V2I (Vehicle-to-Infrastructure)

V2I (Vehicle-to-Infrastructure) communication refers to systems that enable data exchange between vehicles and roadway infrastructure. In smart city contexts, V2I enables: - Real-time traffic signal timing adjustment based on vehicle queue length and wait times - Emergency vehicle preemption (traffic signals detect approaching emergency vehicles and clear their path) - Speed feedback (roadside signs display a driver's current speed, detected by radar) - Parking guidance (sensors detect available spaces and direct drivers) - Automatic toll collection - In emerging deployments: data exchange between connected vehicles and smart infrastructure that includes vehicle identity, speed, direction, and destination

As connected and autonomous vehicles become more common, V2I capability will expand dramatically. The data generated — including vehicle identity, location, speed, and route — is highly sensitive from a privacy perspective. Governance frameworks for this data, including who can retain it and for how long, are largely undeveloped.

25.5 The Fusion Center: When All This Data Comes Together

Individual sensors are surveillance nodes. Fusion centers are the infrastructure that connects them.

Provided records:
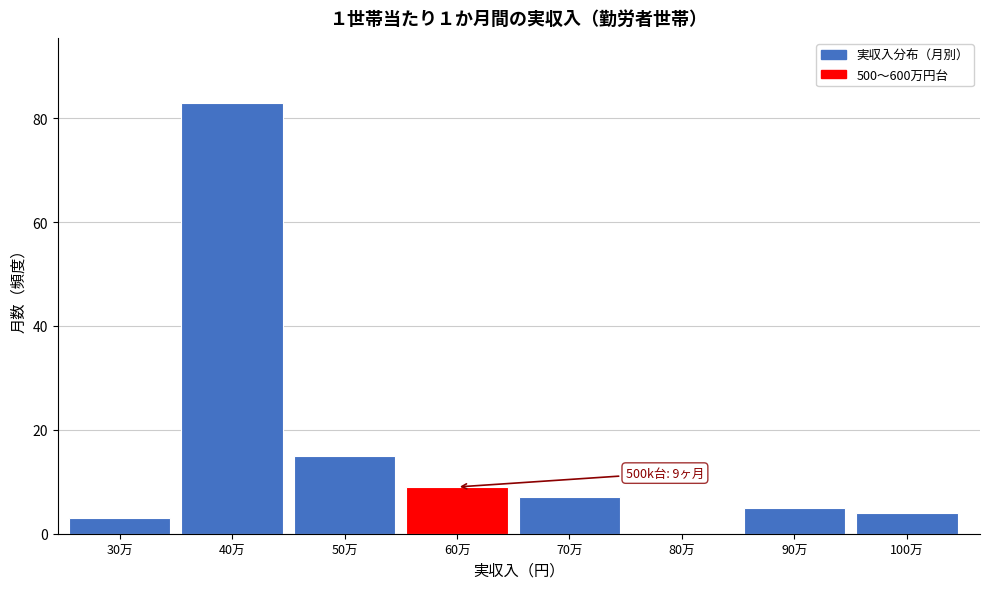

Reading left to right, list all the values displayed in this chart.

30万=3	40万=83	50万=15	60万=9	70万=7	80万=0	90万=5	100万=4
---
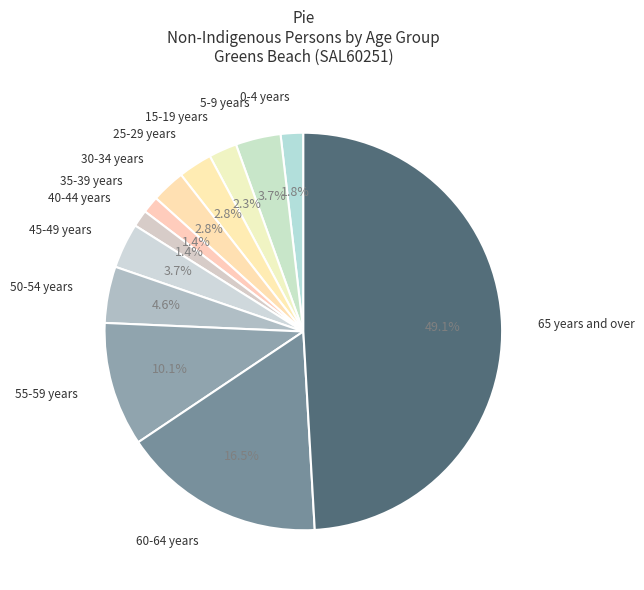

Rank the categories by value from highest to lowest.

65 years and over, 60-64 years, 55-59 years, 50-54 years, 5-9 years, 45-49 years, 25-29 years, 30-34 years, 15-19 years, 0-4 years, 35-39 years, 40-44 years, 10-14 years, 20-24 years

Problem requirements: Decide whether each statement agrees with the text on vehicle-to-infrastructure communication, answering yes or no and quoting the deciding words: 1. Roadside speed feedback signs get a driver's speed from radar. 2. Frameworks governing who may retain V2I data are largely in place. 3. Fusion centers are themselves the individual surveillance nodes.

Exercise answer:
1. Yes: "roadside signs display a driver's current speed, detected by radar"
2. No: "Governance frameworks for this data, including who can retain it and for how long, are largely undeveloped."
3. No: "Individual sensors are surveillance nodes. Fusion centers are the infrastructure that connects them."